Chief struggles to be out of the dark and finally beat the Combine.
“And I’m glad when it gets thick enough you’re lost in it and can let go, and be safe again (Page 110).” Chief used to hide himself in the fog, which seems to be the safest place to get lost (Maybe it is just to Chief that the ’fog’ appears to be fog). He hides himself inside the fog, thinking of his childhood with his father, who used to be a chief of an Indian tribe.
After the fight with the black boys, both Chief and McMurphy are sent to the Disturbed and they are then given the electric shock. “This time I came fighting out of it in less than a day, less time than ever. And when the fog was finally swept from my head it seemed like I’d just come up after a long, deep dive, breaking the surface after being under water a hundred years. It was the last treatment they gave me (Page 276).” But Chief walks out his fog of his past and memories finally, according to “It’s fogging a little, but I won’t slip off and hide in it. No…never again… (Page 275)”, “I couldn’t remember all of it yet, but I rubbed my eyes with the heels of my hands and tried to clear my head. I worked at it. I’d never worked at coming out of it before (Page 275).” and also “I saw an aide coming up the hall with a tray for me and knew this time I had them beat (Page 275).” He realizes that he is supposed to be who he is, like McMurphy does, instead of hiding in the fog, covering himself with the memories of past or trying to be another person when ‘looking into the mirror.’ It is not Disturbed’s electric shock that makes him find his true self, it is the contact with McMurphy. Chief once had a strong feeling: “I just want to touch because he’s who he is (Page 210).” He decides not to be immersed in the fear and numbness and tries to enjoy the good in life. Chief understands that McMurphy is teaching all of them to be true to themselves, to laugh, to enjoy life. Chief was afraid at first when McMurphy came to them because he is not sure if he is ready to risk everything to be in the open. But he decides to be honest to the rebellion inside his heart in the end. He succeeds in being who he is under both the leadership of McMurphy and his own grittiness.
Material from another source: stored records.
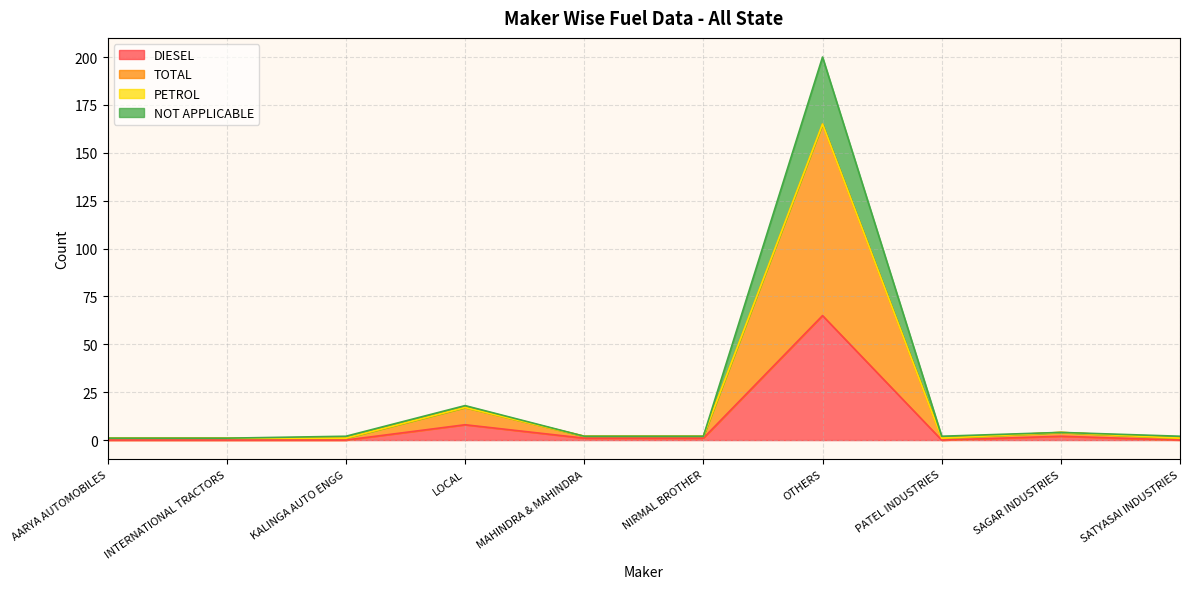

Which series has the largest total across all categories?

TOTAL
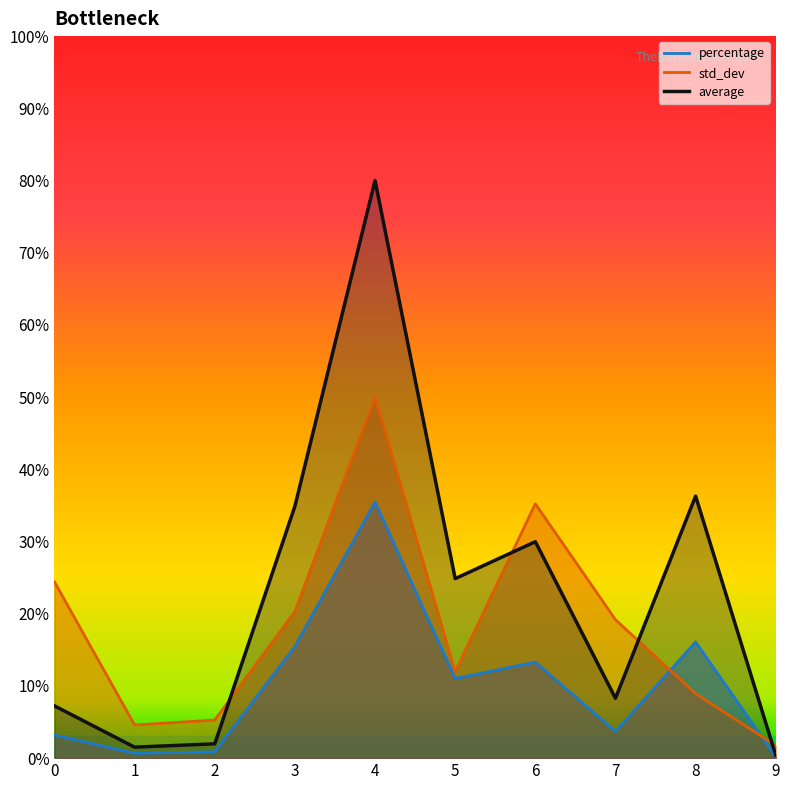

At which category does average reach its first local peak?

4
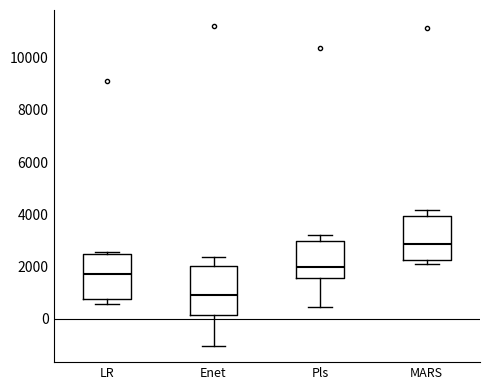

Which box's median line is the lowest?

Enet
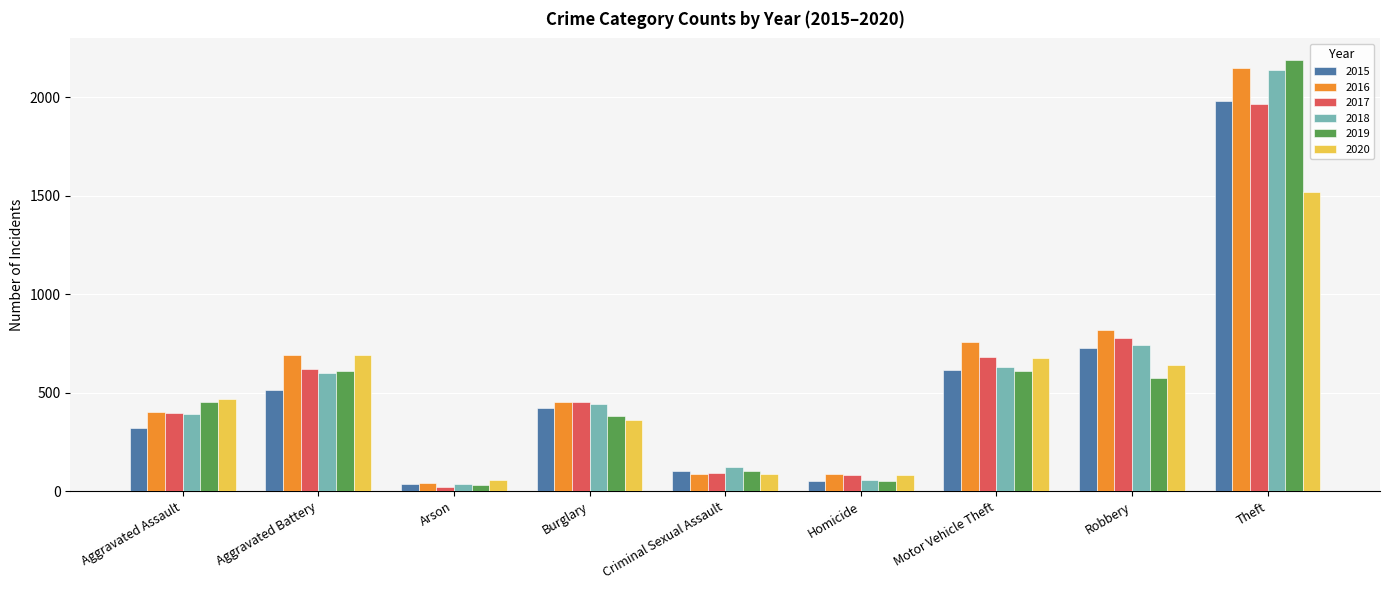

At which label is 2015 closest to 1008?

Robbery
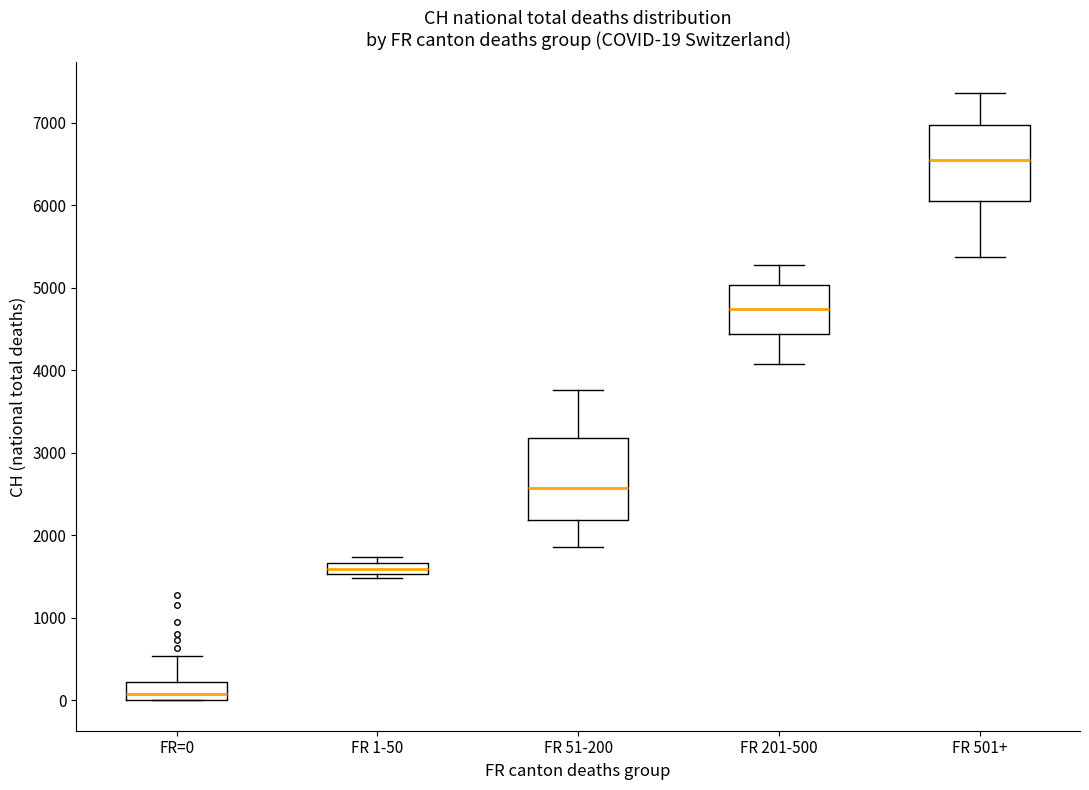

Which box's median line is the highest?

FR 501+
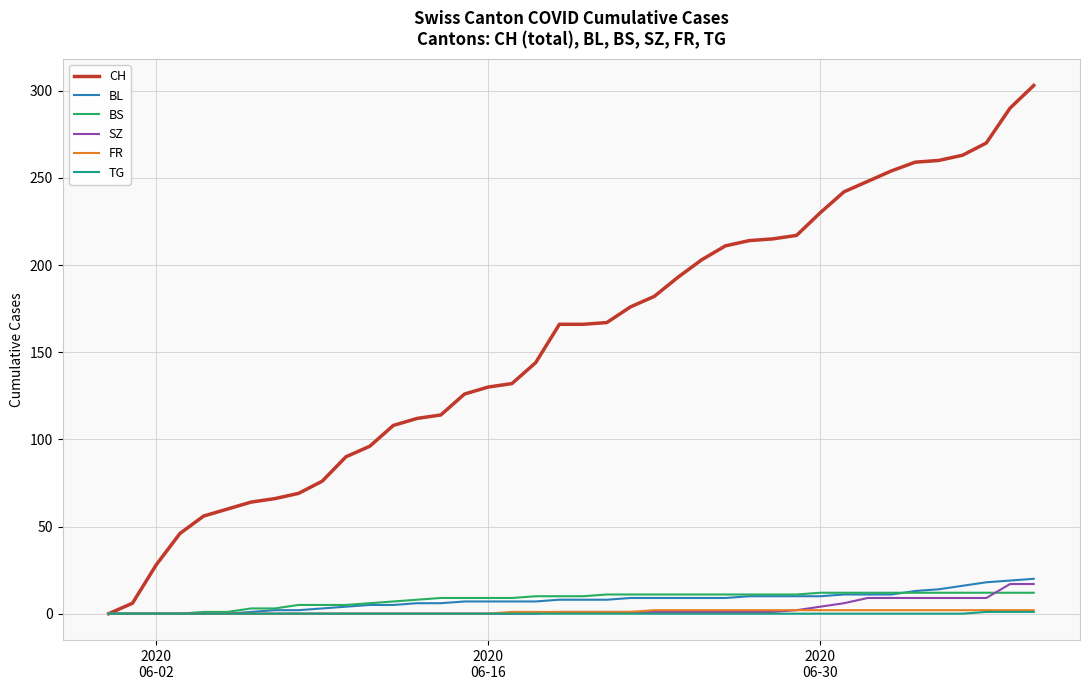

Which series has the largest range (max minus min)?

CH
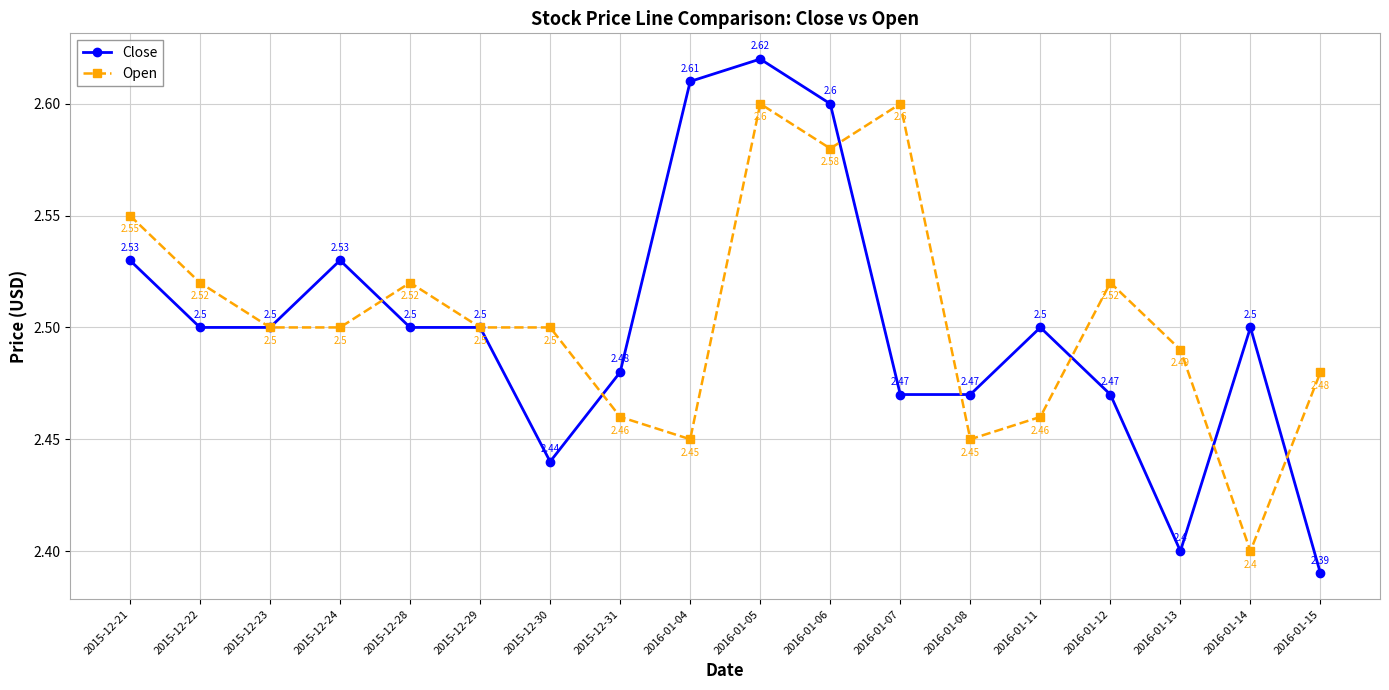

The Open series shows 4.2 at 2016-01-06. True or false?

False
McMurphy changes most of the patients
“All our hard-boiled strength had just walked up those steps with his arms around the shoulders of that bald-headed captain (Page 230).” to “They could sense the change that most of us were only suspecting; these weren’t the same bunch of weak-knees from a nuthouse that they’d watched take their insults on the dock this morning (Page 242).” After coming back from the fishing, the patients show great change, they begin to laugh a lot, they begin to look for the good sides of things, as Harding says:” We are sick men, but not rabbits any more.”
Kesey does believe and suggests in his novel that one should not hide inside his or her fog which represents fear and numbness, but keep walking on and try to look forward to the greatness in life.